MOMBASA, Kenya, Oct 18 – The torrential rains pounding parts of the coastal province have delayed operations at the Port of Mombasa, a situation that might result in the shortage of grains both in Kenya and the neighbouring countries.
Kenya Ports Authority Managing Director Gichiri Ndua said in an advertisement that the rains were affecting discharge from ships and truck-loading at both the port and the container terminal areas.
This has in turn increased the number of ships waiting to berth from three at the end of August to 20.
“The more than expected rains disrupted port operations especially for products that are brought in bulk like sugar, wheat, maize and rice,” the MD said in the statement published in the local dailies.
Farmers, industries such as cement companies and countries such as Uganda, Rwanda and Burundi that depend on the Port of Mombasa will in the meantime have to put up with delays and in some instances the shortage of some commodities until the issue is resolved.
This is because areas handling grain, fertilisers, sugar, clinker steel and coal are some of the worst affected sections of the port.
The rains have also damaged the roads through which about 95 percent of commodities are delivered causing traffic congestion between Miritini and Changamwe.

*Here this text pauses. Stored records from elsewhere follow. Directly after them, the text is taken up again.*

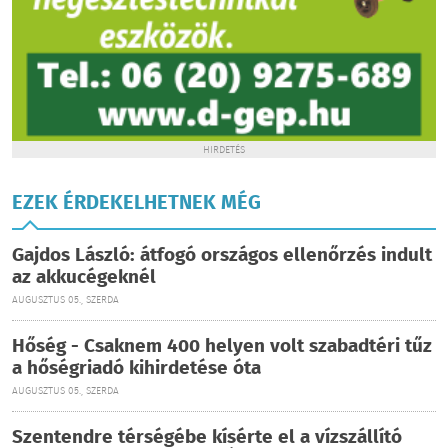
HIRDETÉS
EZEK ÉRDEKELHETNEK MÉG
Gajdos László: átfogó országos ellenőrzés indult
az akkucégeknél
AUGUSZTUS 05., SZERDA
Hőség - Csaknem 400 helyen volt szabadtéri tűz
a hőségriadó kihirdetése óta
AUGUSZTUS 05., SZERDA
Szentendre térségébe kísérte el a vízszállító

“With trucks taking as long as six hours to reach the port, truck turnaround time has been heavily hampered. Hence cargo off-take from the port is at dismal place with the total delivery over the weekend standing at 1,271 TEUs (Twenty-foot equivalent units) compared to the normal 3, 000 TEUs,” the MD further explained.
Overall, the container population is up 13,361 TEUs up from 12,993 TEUs last week, a scenario that can be attributed to the lack of proper documentation.
This has been occasioned by numerous and persistent power outages that have also hampered equipment performance.
Ndua however said that they have a plan that should help reduce the congestion at the port and ensure that the vessels offload their contents quickly.
KPA, he disclosed, has deferred some of the rehabilitation works at the dock and the yards in order to facilitate more cargo operations.
By so doing, they are expecting at least 13 ships will complete operations and sail in the next three days although this is dependent on whether the weather improves.
“Meanwhile, all the new ship-to-shore cranes are fully operational while demolition of shed numbers four and five is complete,” Ndua added while emphasising that they were doing everything possible to boost the port’s performance.
“We would like to reassure our customers of our continued commitment to giving an acceptable level of service and that we are working on modalities to ensure that we recover lost time once the rains subside,” he stressed.